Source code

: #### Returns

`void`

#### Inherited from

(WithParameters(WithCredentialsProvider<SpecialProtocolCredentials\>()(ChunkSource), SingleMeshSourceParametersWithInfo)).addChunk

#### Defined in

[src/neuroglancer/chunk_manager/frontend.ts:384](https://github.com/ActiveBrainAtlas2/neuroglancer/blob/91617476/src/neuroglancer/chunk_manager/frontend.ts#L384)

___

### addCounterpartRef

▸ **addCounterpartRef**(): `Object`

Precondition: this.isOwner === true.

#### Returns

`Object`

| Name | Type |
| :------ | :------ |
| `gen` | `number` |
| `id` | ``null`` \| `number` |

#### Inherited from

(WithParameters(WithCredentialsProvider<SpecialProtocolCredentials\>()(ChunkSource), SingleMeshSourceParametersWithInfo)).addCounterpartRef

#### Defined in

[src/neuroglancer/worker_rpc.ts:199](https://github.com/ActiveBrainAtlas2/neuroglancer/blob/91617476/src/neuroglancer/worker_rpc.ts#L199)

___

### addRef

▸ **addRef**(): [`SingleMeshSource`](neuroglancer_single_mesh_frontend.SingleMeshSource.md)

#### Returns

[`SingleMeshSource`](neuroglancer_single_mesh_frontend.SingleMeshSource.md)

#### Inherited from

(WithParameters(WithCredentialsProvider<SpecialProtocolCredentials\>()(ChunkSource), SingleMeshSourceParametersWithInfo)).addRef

▬▬▬

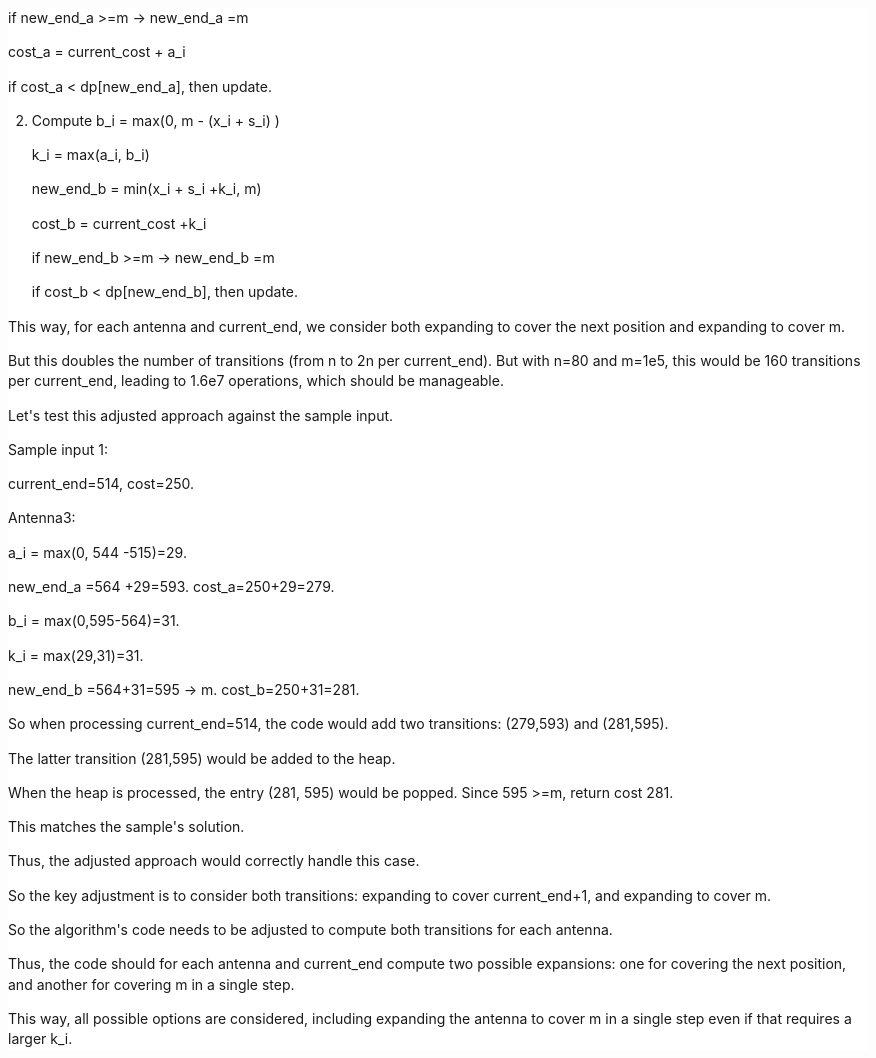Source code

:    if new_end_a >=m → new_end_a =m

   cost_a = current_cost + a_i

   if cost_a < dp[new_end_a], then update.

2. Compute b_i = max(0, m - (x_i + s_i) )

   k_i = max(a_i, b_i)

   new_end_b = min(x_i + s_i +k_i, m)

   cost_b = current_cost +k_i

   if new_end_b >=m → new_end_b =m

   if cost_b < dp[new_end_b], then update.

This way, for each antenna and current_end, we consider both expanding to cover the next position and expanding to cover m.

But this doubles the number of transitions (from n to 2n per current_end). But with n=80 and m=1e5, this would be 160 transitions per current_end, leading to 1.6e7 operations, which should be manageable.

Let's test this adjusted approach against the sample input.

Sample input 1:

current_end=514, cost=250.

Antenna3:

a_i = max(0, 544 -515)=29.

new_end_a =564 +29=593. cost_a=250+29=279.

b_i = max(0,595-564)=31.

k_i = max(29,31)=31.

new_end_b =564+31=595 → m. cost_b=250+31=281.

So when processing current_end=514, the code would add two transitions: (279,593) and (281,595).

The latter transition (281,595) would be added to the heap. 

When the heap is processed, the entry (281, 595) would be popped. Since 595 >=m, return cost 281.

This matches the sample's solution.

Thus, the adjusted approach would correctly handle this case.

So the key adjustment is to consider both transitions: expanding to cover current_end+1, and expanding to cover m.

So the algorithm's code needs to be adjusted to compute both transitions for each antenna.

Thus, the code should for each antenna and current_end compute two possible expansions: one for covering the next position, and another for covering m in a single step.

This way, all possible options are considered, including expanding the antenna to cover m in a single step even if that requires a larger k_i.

▬▬▬

Task: Could you reproduce, exactly, every line above from the line with "When the heap" to the line with "This way, all", and no other line? Both ends count.

Output of the task:
When the heap is processed, the entry (281, 595) would be popped. Since 595 >=m, return cost 281.

This matches the sample's solution.

Thus, the adjusted approach would correctly handle this case.

So the key adjustment is to consider both transitions: expanding to cover current_end+1, and expanding to cover m.

So the algorithm's code needs to be adjusted to compute both transitions for each antenna.

Thus, the code should for each antenna and current_end compute two possible expansions: one for covering the next position, and another for covering m in a single step.

This way, all possible options are considered, including expanding the antenna to cover m in a single step even if that requires a larger k_i.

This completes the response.